2. Perfection of cloning techniques would open the door to even more powerful technologies of human genetic modification. Proposals for commercially practicable inheritable genetic modification ("designer babies") call for the use of cloning techniques to create embryos using stem cell nuclei that have been previously genetically modified.

3. Cloning requires the use of women's eggs, typically ten or more for each attempt. Egg retrieval is a complicated procedure, involving courses of hormone treatments and significant risks for the woman. Large scale research cloning could generate a market for women's eggs that could easily lead to exploitation. Proposed therapeutic uses of cloning techniques would entail many millions of women's eggs a year, a quantity that seems prohibitively large.

4. Any treatments that rely upon cloning techniques would be very expensive, and likely unaffordable to large majorities of people.

Rebuttals to Reasons for Concern about Research Cloning

1. We can pass strong laws making reproductive cloning illegal without banning research cloning. Technical information about the production of cloned human embryos could not and should not be suppressed.

2. If society wishes to ban inheritable genetic modification it can and should do so.

3. As long women give informed consent and are fairly compensated, markets in human eggs should not be seen as a bad thing.

4. Access to affordable healthcare is a general social issue, not specific to research cloning.

Reasons to Support Research Cloning

1. Cloned embryos are said to be needed for research on embryonic stem cells that promise to revolutionize medicine. Scientists believe that embryonic stem cell research will lead to cures for many diseases and will provide tissues and organs for transplant and treatment of degenerative conditions.

2. Research cloning will be necessary in order to produce compatible tissues and organs for patients being treated with stem cell therapies. In order to overcome the immune rejection problems associated with organ and tissue transplants, stem cells would have to be obtained from embryos produced from a patient's own cells, by means of research cloning.

3. Restrictions on research cloning could postpone therapies beneficial to millions of people. We cannot allow delays in the development of techniques that could save lives or prevent suffering.

4. Restricting any sort of medical research is unacceptable. In a free society, people have the right to pursue any scientific-and especially medical-investigation. Medical technology has already improved our lives immensely, and we must support continued progress.

Rebuttals to Reasons to Support Research Cloning

1. Clonal embryos are not needed as a source of embryonic stem cells. As most supporters of research cloning acknowledge, embryos created in IVF clinics can provide adequate numbers and varieties of stem cells for research purposes.

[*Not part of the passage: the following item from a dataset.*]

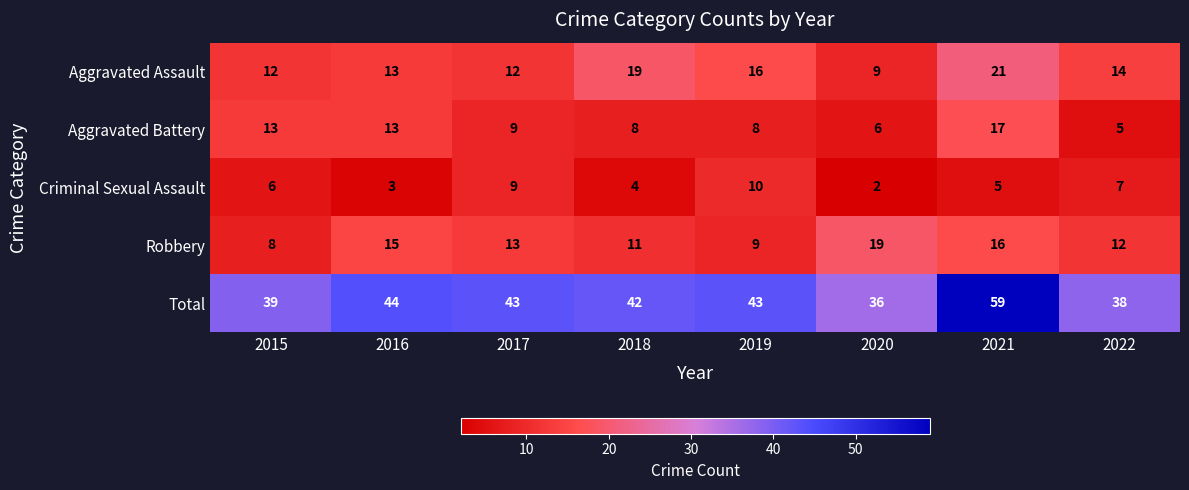

Between 2016 and 2019, which series saw the biggest shift?

Criminal Sexual Assault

Advocating a moratorium on research cloning does not preclude support for continued work to overcome the technical difficulties.

2. Some studies suggest that research cloning may not be a necessary or desirable way to overcome immune rejection. Embryonic stem cells appear less likely to stimulate rejection after transplantation than other cell types. If this proves true, therapeutic tissues could be developed from existing embryonic stem cell lines rather than from cell lines customized for a particular patient. Other recent research suggests that it may eventually be possible to achieve similar results by "reprogramming" some of the patient's own cells.

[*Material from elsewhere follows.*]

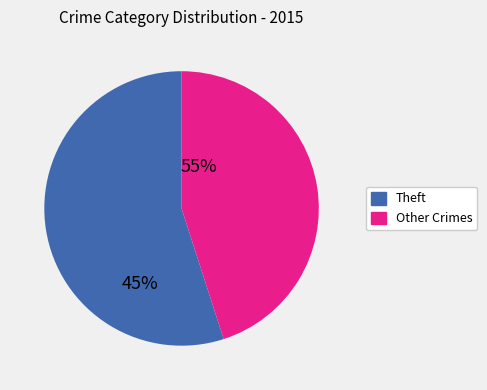

Is there a majority slice in this chart?

Yes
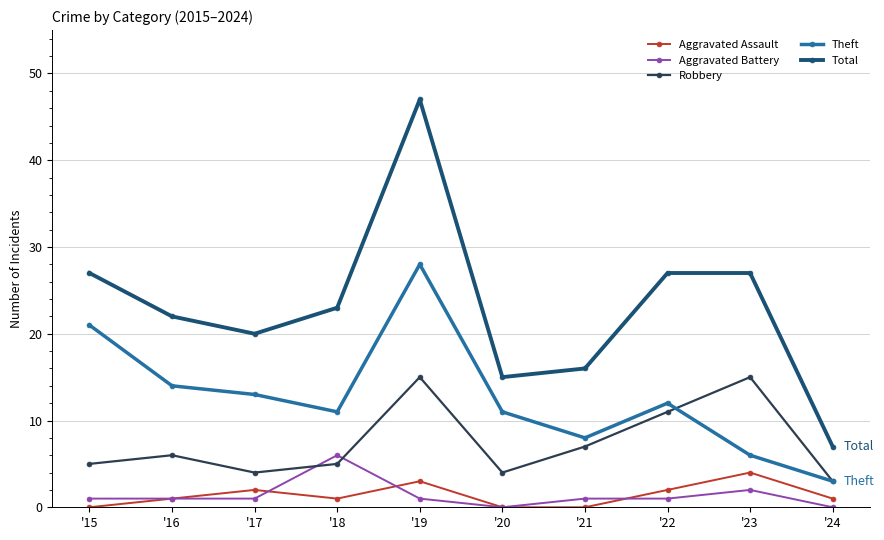

At which label does Theft reach its peak?

'19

3. Research cloning is likely to be too costly to be used in the course of routine medical procedures. The creation of cloned embryos would always be very labor intensive and expensive. Women's health advocates are concerned about the health and social justice implications of creating a market for human eggs in which most donors are likely to be poor women.

4. In a free society, people have the right to work together democratically to adopt policies that they believe contribute to building a better world. Some forms of human experimentation are already forbidden, as is the sale of organs for transplant.

Summary Comment

Research cloning presents a difficult choice for the many people who in general support medical research, including embryo research, but who are concerned about the dangers of human reproductive cloning and eugenic engineering. A moratorium on research cloning would provide the opportunity to put in place prohibitions on reproductive cloning and inheritable genetic modification, without impeding research on the therapeutic uses of embryonic stem cells. It would also allow time for more extensive public debate and for the establishment of regulatory structures to prevent the gross abuse of any research cloning procedures that society might decide to allow.